Une archive trouvée par hasard, en furetant, nous a interpellés : la photo officielle des conseillers généraux du Loiret en 1979. Des conseillers généraux et de LA conseillère générale, car il n’y a qu’une seule femme au milieu de tous ces messieurs costume-cravatés. « Au milieu » ? Façon de parler. Plutôt sur le côté, à part. Pourtant, avec ses vêtements clairs, on ne voit qu’elle. Pour Edith, Christiane Sarrailh se rappelle…
Il fallait que je parle la première, sinon, j’avais beau lever la main, on ne me passait pas la parole
Les élections départementales et régionales se tiendront les 20 et 27 juin. Grâce aux lois sur la parité, on comptait en France 48 % de femmes siégeant dans les conseils régionaux au 1er janvier 2020 – elles n’étaient que 27,5 % en 1998 –, tandis que l’exacte moitié de chaque assemblée départementale est désormais composée de conseillères, et ce depuis les élections de 2015 (qui ont vu en outre le remplacement des conseils généraux par les conseils départementaux). Quel changement dans une institution longtemps phallocrate… Ainsi, sur l’ensemble du territoire national, il n’y avait que 13,8 % de conseillères générales en 2011. Plus frappant : au Conseil général du Loiret, au début des années 80, il n’y avait qu’une seule femme, contre 43 hommes* !
Une surprise
À l’époque, Christiane Sarrailh était adhérente du Parti socialiste, à la section d’Olivet. « Les élections cantonales arrivaient, mais les hommes ne voulaient pas y aller. » Il faut dire que le canton, avec six communes de droite, était en théorie ingagnable. « On m’a poussée, je me suis dit ʺpourquoi pas ?ʺ… C’était une aventure. » Or, les deux candidats de droite s’étant maintenus au deuxième tour, c’est Mme Sarrailh, alors âgée de 39 ans, qui l’a emporté au terme d’une triangulaire. Surprise ! « Le soir, je ne m’étais même pas rendue au dépouillement, on est venu m’annoncer la nouvelle. » Un qui n’a pas immédiatement réalisé non plus, c’est le gardien de la Préfecture, dans le périmètre de laquelle était situé le Conseil général : « Le premier jour, il m’a demandé ce que je venais faire, je lui ai répondu que je voulais entrer pour assister à la séance ! »
Toujours à l’écoute
Quant aux collègues conseillers généraux, ils ne brilleront pas par leur galanterie, ou tout simplement leur savoir-vivre. « Il fallait que je parle la première, sinon, j’avais beau lever la main, on ne me passait pas la parole. Je ne peux pas dire que l’ambiance était bonne. » À la décharge de ces messieurs, Christiane Sarrailh reconnaît, dans un sourire, qu’elle était « cash », ce qui a pu surprendre, effaroucher peut-être… « Je n’étais pas tendre hors séance, mais en séance, c’était guindé. Eux non plus n’étaient pas tendres avec moi. Une femme, ça les dérangeait. Femme de gauche en plus. » Elle s’est fait néanmoins quelques amis parmi ses collègues, y compris ceux d’une autre couleur politique. « Il ne faut pas être sectaire, à partir du moment où les élus sont simples et s’occupent de leur mandat. »C’est ce que la conseillère générale s’est appliquée à faire durant six ans, en restant à l’écoute de la population : « Même des femmes qui n’étaient pas de mon canton venaient me voir pour des problèmes de divorce, de garde d’enfant. »

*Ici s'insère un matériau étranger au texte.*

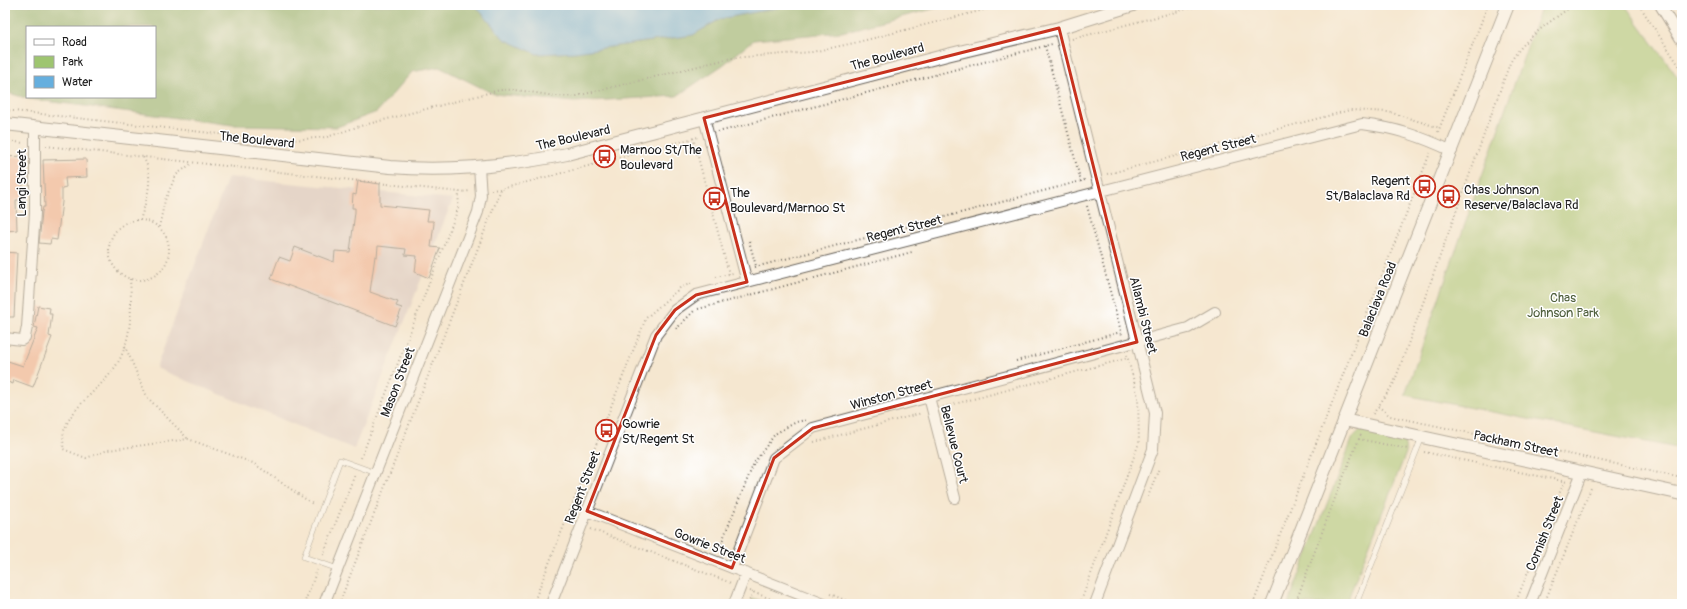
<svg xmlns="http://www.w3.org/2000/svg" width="1687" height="609" font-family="Pangolin,sans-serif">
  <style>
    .industrial { fill: #d1bfbe }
    .green { fill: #9ec570; stroke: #5d7046 }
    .forest { fill: #7eaa62; stroke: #4d633f; fill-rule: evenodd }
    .water { fill: #66afde; stroke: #41667d }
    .building { fill: #f0a484 }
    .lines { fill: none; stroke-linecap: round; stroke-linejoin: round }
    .service-casing { stroke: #68635b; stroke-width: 6 }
    .minor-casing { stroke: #68635b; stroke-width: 12 }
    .tertiary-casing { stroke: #68635b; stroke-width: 14 }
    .path { stroke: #68635b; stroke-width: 2; stroke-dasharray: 1 3; stroke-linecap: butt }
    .service { stroke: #fff; stroke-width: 5 }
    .minor { stroke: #fff; stroke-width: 10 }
    .tertiary { stroke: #fff; stroke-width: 12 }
    .marked { fill: none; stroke: #c8321e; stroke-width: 3; stroke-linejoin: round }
    .labels { text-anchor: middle; stroke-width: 3; stroke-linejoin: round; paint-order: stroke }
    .street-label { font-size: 13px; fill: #1c1c1c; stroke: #fff }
    .poi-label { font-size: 13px; fill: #1c1c1c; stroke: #fff; text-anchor: start }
    .park-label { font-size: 13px; fill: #50603e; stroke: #fff }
  </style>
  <rect width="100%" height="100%" fill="#fff"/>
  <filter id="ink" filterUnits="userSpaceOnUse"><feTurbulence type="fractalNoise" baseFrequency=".025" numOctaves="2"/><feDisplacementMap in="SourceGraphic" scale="8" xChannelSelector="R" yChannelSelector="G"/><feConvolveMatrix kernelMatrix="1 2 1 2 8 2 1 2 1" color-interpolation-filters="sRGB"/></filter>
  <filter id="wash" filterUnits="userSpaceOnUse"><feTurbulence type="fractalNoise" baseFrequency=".012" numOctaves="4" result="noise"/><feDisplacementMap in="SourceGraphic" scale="16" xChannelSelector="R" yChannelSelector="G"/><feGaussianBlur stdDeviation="0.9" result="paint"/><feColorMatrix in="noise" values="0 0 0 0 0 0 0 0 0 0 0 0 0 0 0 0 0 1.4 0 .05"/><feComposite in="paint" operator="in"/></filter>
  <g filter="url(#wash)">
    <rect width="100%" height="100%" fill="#f5e7d0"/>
    <!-- industrial -->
    <path class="industrial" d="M228 177 453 199 354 449 156 368Z"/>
    <!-- green -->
    <path class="green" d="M1542 5H1625L1682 83V449L1405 395Z
      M1361 429 1404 439 1406 453 1346 604H1288L1353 437Z
      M753 598 771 604H750Z"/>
    <!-- forest -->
    <path class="forest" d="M5 5H475L504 39 537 54 575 52 693 35 720 19 791 5H949L842 32 754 40 723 65 677 96 574 102 494 94 439 67 412 72 377 112 337 127 232 125 29 99 5 92ZM27 27H155V97H27Z"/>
    <!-- water -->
    <path class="water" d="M475 5H791L720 19 693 35 575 52 537 54 504 39Z"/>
    <g id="blocks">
      <!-- building -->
      <path class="building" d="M23 156V200H16L17 230 5 231V157Z
        M86 159 87 177 65 178 66 187 62 188V202L57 240 51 239 50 244 39 243 42 212 43 207H45L43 160Z
        M358 181 380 184V205L429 210 427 221H433L434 223 431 247 440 248 429 278 415 272 417 256 405 255 406 249 378 246 377 257 375 256 370 292 398 302 396 306 402 308 395 326 271 279 279 257 290 261 295 247 334 262 335 251 350 252 355 212V208H352L353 194 356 195Z
        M5 252 17 253 14 317H5Z
        M38 306 50 308 49 314H52L49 336 52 337 33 387 14 380 13 384 5 381V360L23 366 38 328 34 327Z"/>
    </g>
  </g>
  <g filter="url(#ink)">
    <use href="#blocks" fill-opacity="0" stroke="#68635b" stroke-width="1"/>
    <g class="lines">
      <defs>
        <path id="service" d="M338 569 304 557 340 460 376 473
          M1356 604 1422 437"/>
        <path id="minor" d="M1660 5 1682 41
          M1059 28 1155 413 1153 449 1095 604
          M704 118 747 282
          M5 338 22 340 25 337 27 327 35 213V128
          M929 397 955 498
          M587 511 824 604
          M732 568 774 458 813 428 1188 328 1215 312
          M324 604 478 212 481 196 479 167
          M551 604 656 335 675 310 696 295 1362 124C1396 128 1420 136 1452 151
          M734 604 746 573
          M1530 604 1582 472"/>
        <path id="tertiary" d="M5 124 390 167C450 172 508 166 567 154L947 55 1059 28 1133 5
          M1344 420 1682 494
          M1272 604 1508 5"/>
      </defs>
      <!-- service casing -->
      <use href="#service" class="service-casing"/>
      <!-- minor casing -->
      <use href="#minor" class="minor-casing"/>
      <!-- tertiary casing -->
      <use href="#tertiary" class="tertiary-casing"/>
      <!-- path -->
      <path class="path" d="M1639 5 1682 70
        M1072 39 1202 5
        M1045 46 1081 182
        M5 110 282 141 327 137 360 126 500 90C526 88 551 99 577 96L731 58 812 52 854 43 1003 5
        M718 132 1052 44
        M1438 132 1488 5
        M693 138 729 274
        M5 141 24 143
        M46 146 459 192 471 191
        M1107 174 1350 110 1389 112 1440 128
        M491 190 501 189 698 137
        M1445 196 1459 201
        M1087 206 1122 335
        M109 250a30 30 0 1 1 60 0a30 30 0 1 1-60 0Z
        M140 220C147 199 155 176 143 157
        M159 227 165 200 176 175 192 163
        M749 241 756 266
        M755 267 1085 180
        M716 277 733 273
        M130 279C132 306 132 340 117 364 104 386 74 404 65 428 62 434 64 443 63 449L86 458 108 450 188 439 253 463 314 505
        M698 309 912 252
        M676 329 694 311
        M125 346 147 397 188 439
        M1016 361 1121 332
        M1378 406 1390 416 1682 478
        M943 407 1128 358
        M1373 414 1394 383 1510 63C1525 37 1549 23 1573 5
        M1361 435 1359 439 1408 449
        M814 442 922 413
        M1424 452 1567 482
        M361 458 458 209 459 192
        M1148 497 1159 468
        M591 529 731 583
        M718 551 754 463 775 434 796 422 806 420
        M323 555 355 474
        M750 591 784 604
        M830 594 855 604
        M304 604 317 570
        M339 604 501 189
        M533 604 646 318 681 287 693 283
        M748 604 753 592
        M1080 604 1139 443 1138 397 1127 355
        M1253 604 1430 153
        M1295 604C1316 549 1336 493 1359 439
        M1515 604 1564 482
        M1544 604 1591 488"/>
      <!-- service -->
      <use href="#service" class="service"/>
      <!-- minor -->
      <use href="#minor" class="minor"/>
      <!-- tertiary -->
      <use href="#tertiary" class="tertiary"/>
    </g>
  </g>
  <!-- marked area -->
  <path d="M0 0H1687V609H0ZM1059 28 1137 342 813 428 774 458 732 568 587 511 656 335 675 310 696 295 747 282 704 118Z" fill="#f5e7d0" fill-opacity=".55" fill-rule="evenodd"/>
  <path class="marked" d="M1059 28 1137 342 813 428 774 458 732 568 587 511 656 335 675 310 696 295 747 282 704 118Z"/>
  <!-- icons -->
  <defs>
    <symbol id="bus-ring" viewBox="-11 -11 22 22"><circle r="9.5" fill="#fff" stroke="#c8321e" stroke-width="1.5"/><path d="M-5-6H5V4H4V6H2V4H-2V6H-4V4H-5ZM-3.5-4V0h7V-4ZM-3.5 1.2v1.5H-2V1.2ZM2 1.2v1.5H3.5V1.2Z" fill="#c8321e"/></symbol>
  </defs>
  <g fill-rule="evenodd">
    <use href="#bus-ring" x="592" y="144" width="25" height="25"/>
    <use href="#bus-ring" x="1412" y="174" width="25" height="25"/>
    <use href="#bus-ring" x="1436" y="184" width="25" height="25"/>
    <use href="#bus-ring" x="702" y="186" width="25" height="25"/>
    <use href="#bus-ring" x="594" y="418" width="25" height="25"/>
  </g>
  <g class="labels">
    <!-- street labels -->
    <g class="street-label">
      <text transform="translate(887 56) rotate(-15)" y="5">The Boulevard</text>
      <text transform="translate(573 137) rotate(-13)" y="5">The Boulevard</text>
      <text transform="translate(257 139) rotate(6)" y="5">The Boulevard</text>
      <text transform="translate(1218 147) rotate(-14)" y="5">Regent Street</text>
      <text transform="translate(21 183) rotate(-90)" y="5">Langi Street</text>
      <text transform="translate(904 228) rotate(-14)" y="5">Regent Street</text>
      <text transform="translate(1377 299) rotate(-68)" y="5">Balaclava Road</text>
      <text transform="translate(1144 315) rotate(76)" y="5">Allambi Street</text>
      <text transform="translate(397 382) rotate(-69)" y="5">Mason Street</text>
      <text transform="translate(891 394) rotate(-15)" y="5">Winston Street</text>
      <text transform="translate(1516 443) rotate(12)" y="5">Packham Street</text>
      <text transform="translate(955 444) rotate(76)" y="5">Bellevue Court</text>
      <text transform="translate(582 487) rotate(-69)" y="5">Regent Street</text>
      <text transform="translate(1544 533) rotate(-68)" y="5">Cornish Street</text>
      <text transform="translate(710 545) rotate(21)" y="5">Gowrie Street</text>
    </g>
    <!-- poi labels -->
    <g class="poi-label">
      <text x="620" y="154">Marnoo St/The<tspan x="620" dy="15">Boulevard</tspan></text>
      <text x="1410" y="185" text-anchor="end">Regent<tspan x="1410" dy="15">St/Balaclava Rd</tspan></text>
      <text x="1464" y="194">Chas Johnson<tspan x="1464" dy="15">Reserve/Balaclava Rd</tspan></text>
      <text x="730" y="197">The<tspan x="730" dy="15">Boulevard/Marnoo St</tspan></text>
      <text x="622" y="428">Gowrie<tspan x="622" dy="15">St/Regent St</tspan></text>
    </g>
    <!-- park labels -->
    <g class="park-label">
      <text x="1563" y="302">Chas<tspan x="1563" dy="15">Johnson Park</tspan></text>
    </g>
  </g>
  <!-- margin -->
  <rect width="1687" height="609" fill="none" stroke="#fff" stroke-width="20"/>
  <!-- legend -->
  <rect x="26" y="26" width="130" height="72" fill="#ffffff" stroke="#a4a4a4"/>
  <rect x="34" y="39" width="20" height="6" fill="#ffffff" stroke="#a4a4a4"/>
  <text x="62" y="46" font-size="12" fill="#1c1c1c">Road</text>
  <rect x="34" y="56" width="20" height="12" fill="#9ec570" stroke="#a4a4a4"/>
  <text x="62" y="66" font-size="12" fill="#1c1c1c">Park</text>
  <rect x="34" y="76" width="20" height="12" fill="#66afde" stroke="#a4a4a4"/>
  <text x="62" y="86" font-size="12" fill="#1c1c1c">Water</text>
</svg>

« Mesdames, prenez les places ! »
Suppléante de Jean-Pierre Sueur quand celui-ci a été élu pour la première fois député (en 1981), Mme Sarrailh se présentera à sa propre réélection aux cantonales, mais ne sera pas réélue. Féministe dans l’âme, elle se félicite aujourd’hui de la parité qui prévaut désormais dans son ancienne assemblée. À un détail près : « Il y a des binômes maintenant, mais tout de même, les hommes sont mieux mis en valeur, pas suffisamment les femmes. » Et elle regrette aussi qu’il n’y ait toujours pas de présidente du Loiret* ! Plus globalement, elle encourage les jeunes femmes à ne pas baisser les bras. « Il faut vous engager, militer dans des associations. On a obtenu des droits, mais si vous baissez les bras, on va revenir en arrière ! Prenez les places ! »
*Christiane Sarrailh a été la deuxième femme élue au Département. La première, Cécile Giry, a été élue en septembre 1945, au sortir de la guerre, alors que les femmes venaient d’accéder au droit de vote (ordonnance du 5 octobre 1944). Après elle, il faudra donc attendre 1976 pour qu’une femme siège de nouveau dans la noble assemblée !
**En France, jusqu’aux élections de 2021 tout du moins, 12,4 % des départements étaient présidés par des femmes.